In der 3. Zusammenkunft am 25./26. 8.2000 waren Persönlichkeiten aus 8 Nationen Europas vertreten, aus Schweden trat die Gotländer Bauhütte hinzu, aus Österreich der Bundesinnungsmeister und der Direktor der HTL-Hallein, aus Ungarn ebenfalls der Präsident des Verbandes sowie aus Belgien die königl. Akademie der schönen Künste. Es gab zwei wichtige Impulse: -dem ´Master of science´ muss europaweit ein ´Master of craft´ zur Seite gestellt werden; -das Handwerk muss europaweit einen Mangel an verbindenden ´guten´ Begriffen, wie Qualität, Jugend, Selbstverwirklichung etc. abschaffen. Darüber hinaus wurde vereinbart, in Zukunft europäische Empfehlungen auszuarbeiten.

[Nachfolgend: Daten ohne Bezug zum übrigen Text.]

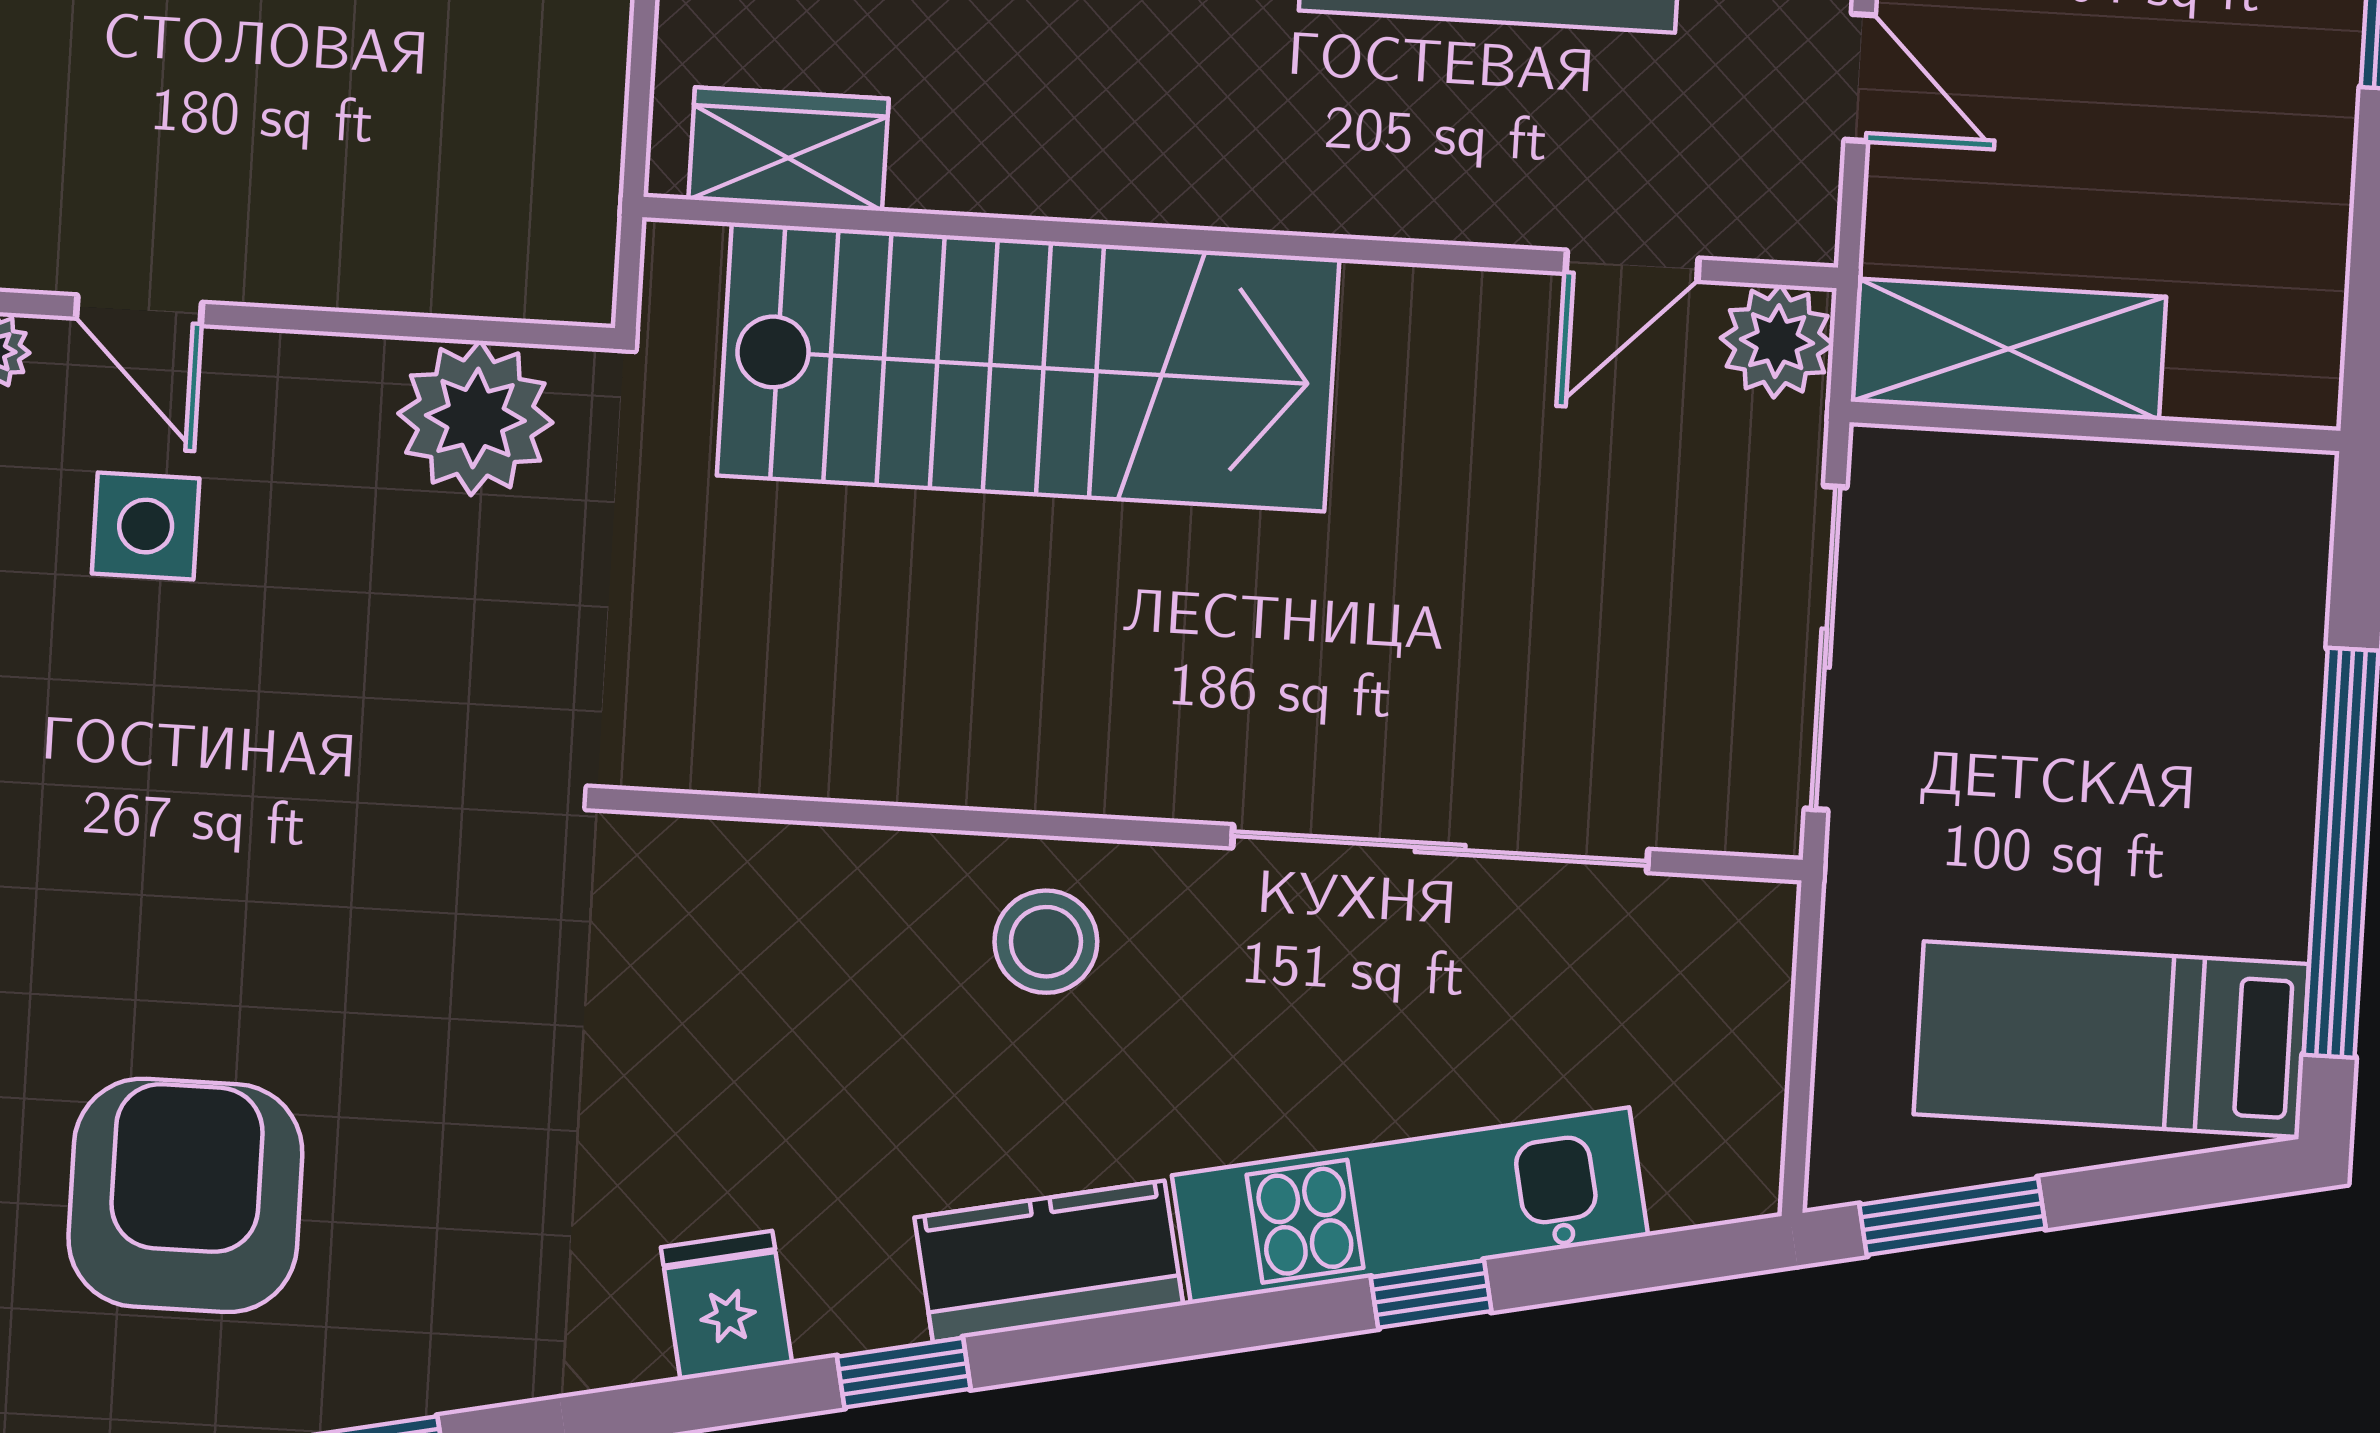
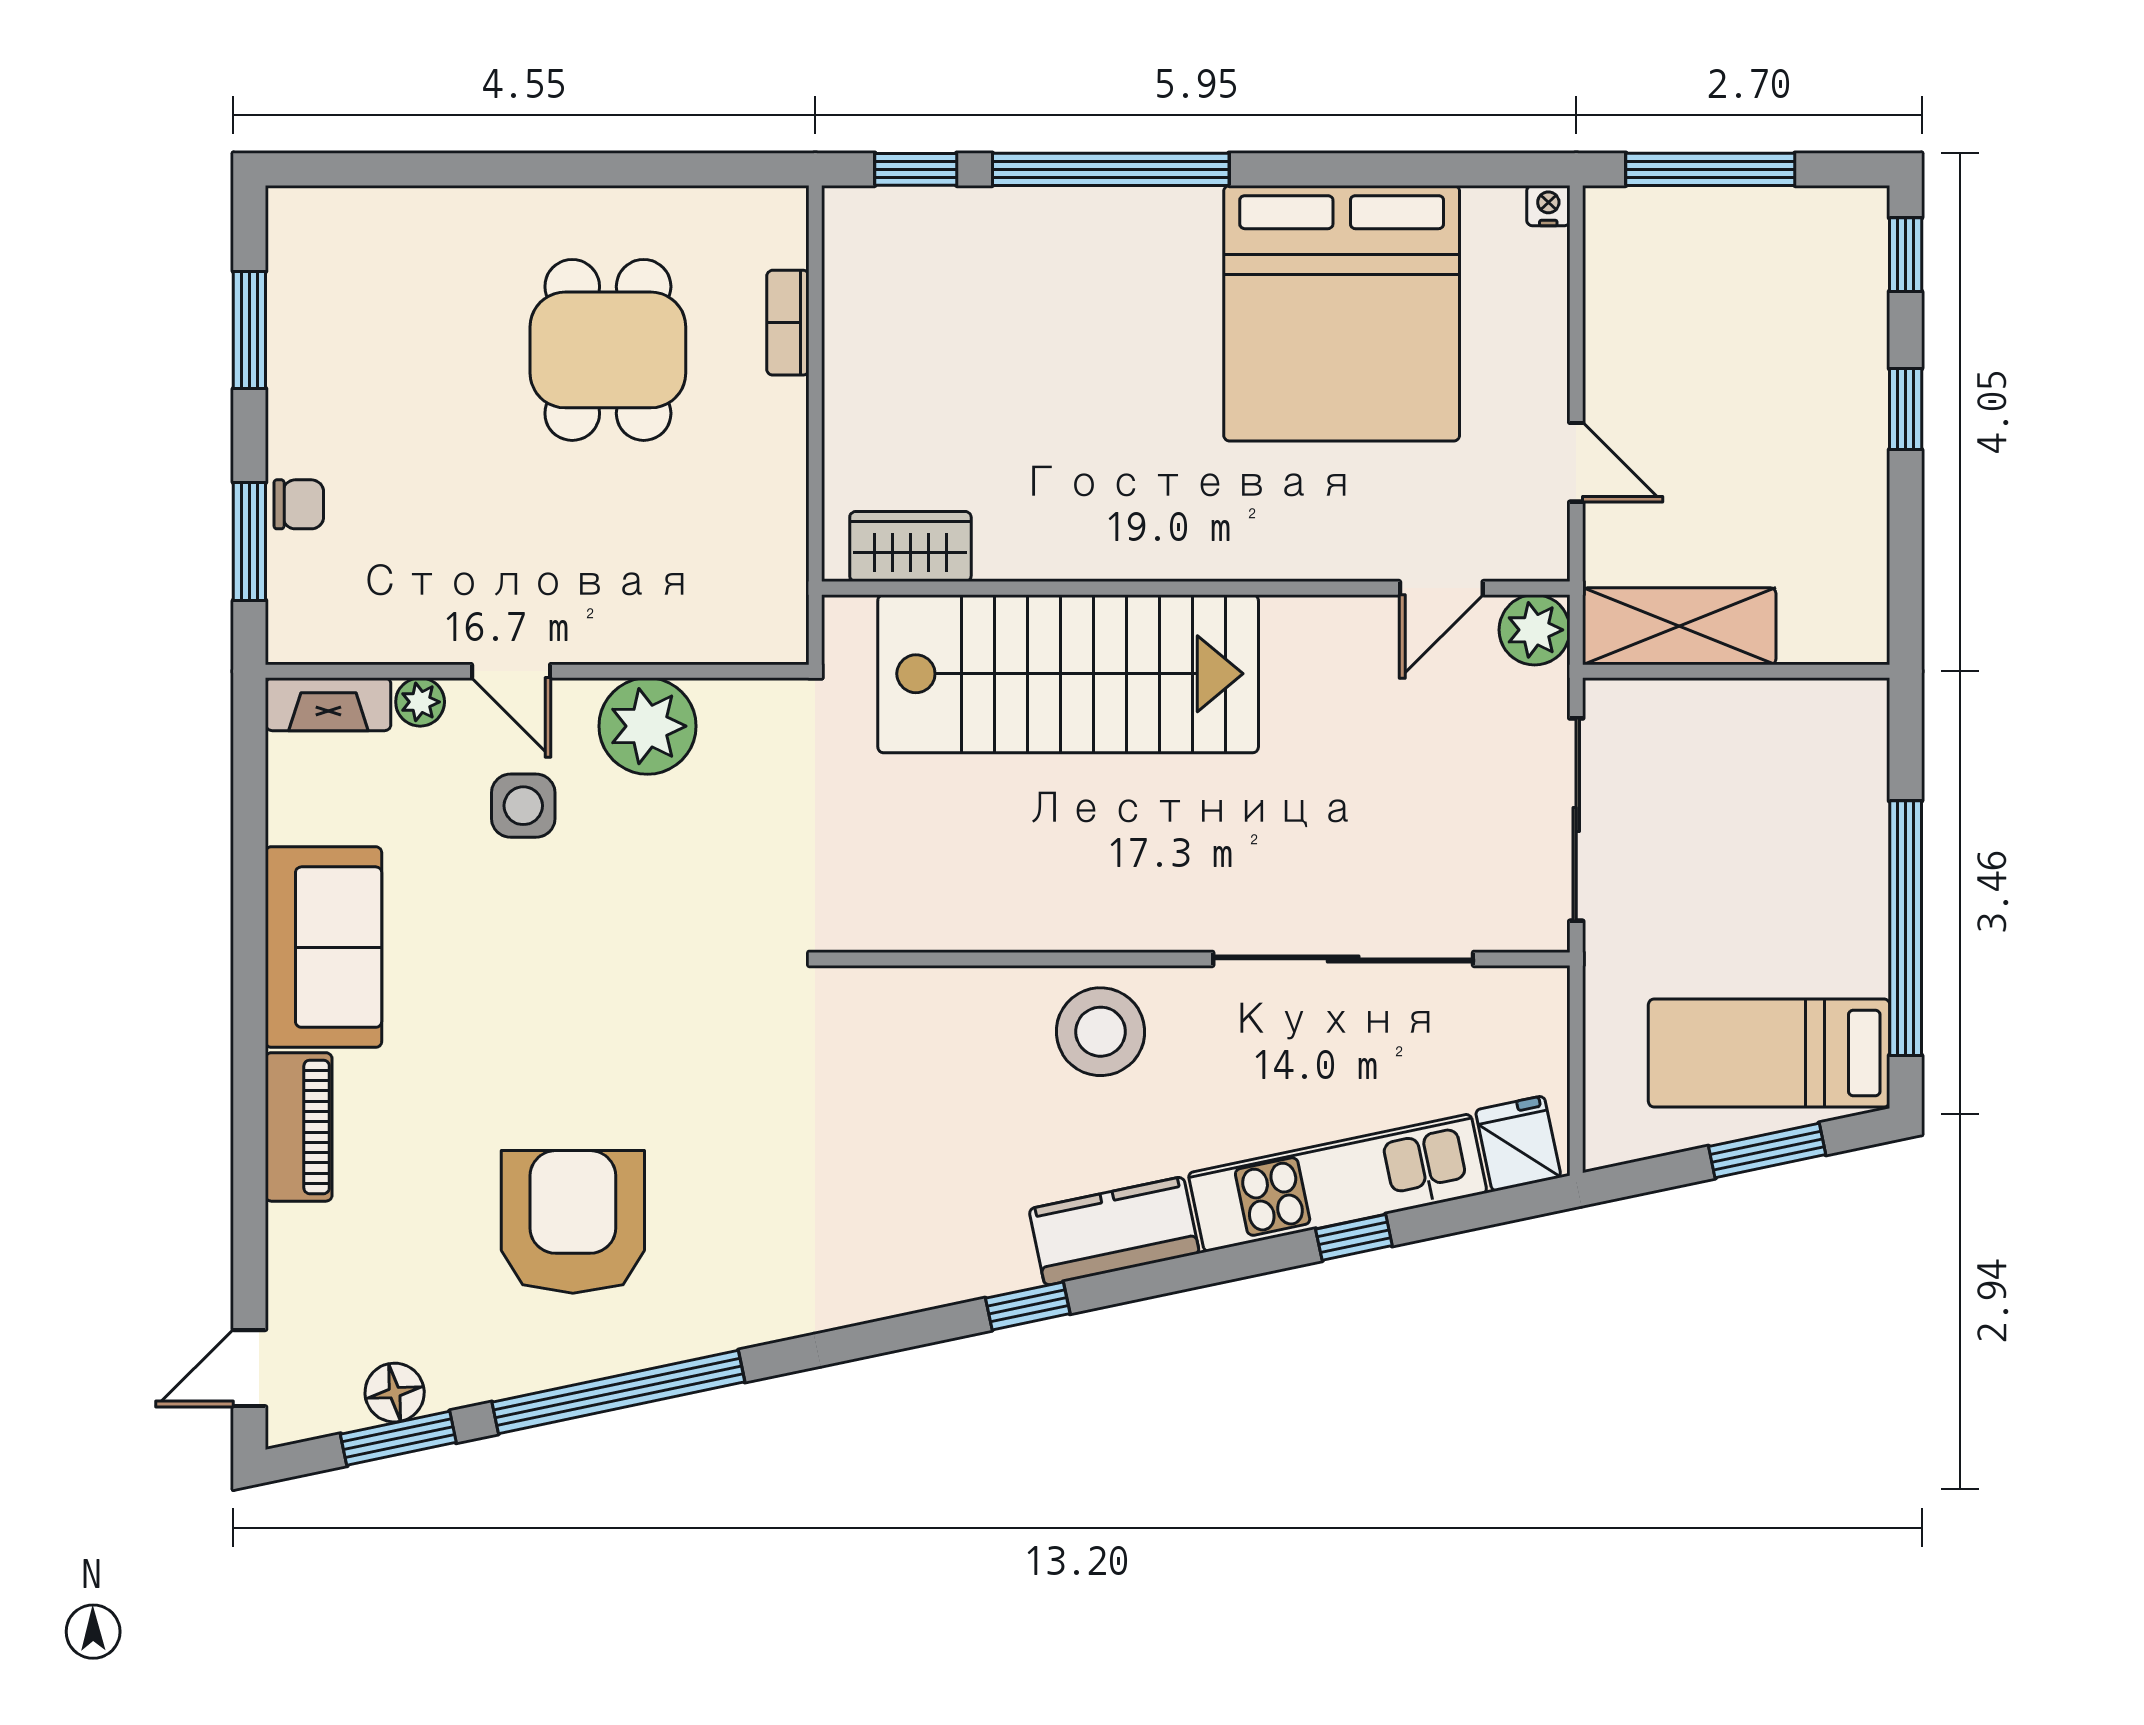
plant: (475, 418) -> (648, 726), moved
stool: (1046, 942) -> (1101, 1032), width x1.38, depth x1.38
window: (1952, 1216) -> (1767, 1151), moved
fridge: (726, 1305) -> (1518, 1144), moved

Am 25.5.2001 wollten wir auf der Stone+tec im kleinen Kreis Vorbesprechungen für die 4. Runde führen. Es kamen aber Kollegen aus 12 Nationen. Der Bedarf und der Wille zu gleichberechtigter Arbeit an der Bildung und der Kultur des Steinmetzhandwerks in Europa wurde hier deutlich vorgebracht. Der Bundesinnungsmeister Österreichs, gleichzeitig Vize-Präsident der UEAPME in Brüssel schlug daraufhin die Ausarbeitung einer „Charta von Soest“ vor. Bei der offiziellen 4. Soester Runde am 5./6.10.2001 wurde die Vorlage der ausgearbeiteten Empfehlungen, bei der ein hochkarätiger Expertenkreis aus 16 Nationen mitwirkte, diskutiert, weiterverfasst und zur Herausgabe beschlossen. Ausführliches lässt sich z.B. über das Internet erfahren oder direkt bei mir.
Es folgte eine europaweite Korrespondenz, die Rückmeldungen waren durchweg positiv, in mehreren Fällen von ministerieller Ebene. Für die 5. Soester Runde wurde mit den Freunden am Basler Münster der ideale Partner und Gastgeber gefunden. Am 27./28.9.2002 wurden dort zwei wegweisende Empfehlungen beschlossen: 1.) die nationalen Fachverbände des Steinmetzhandwerks in Europa bilden einen europäischen Verband; 2.) zur beruflichen Bildung im Handwerk der Steinmetzen in Europa wird gemeinsam ein Standardwerk aufgestellt; zur entsprechenden Redaktionsgruppe gehören die Bildungseinrichtungen der Soester Runde. Für die bisherige Unterstützung sage ich herzlich Dank. Die Sache braucht sie auch in Zukunft.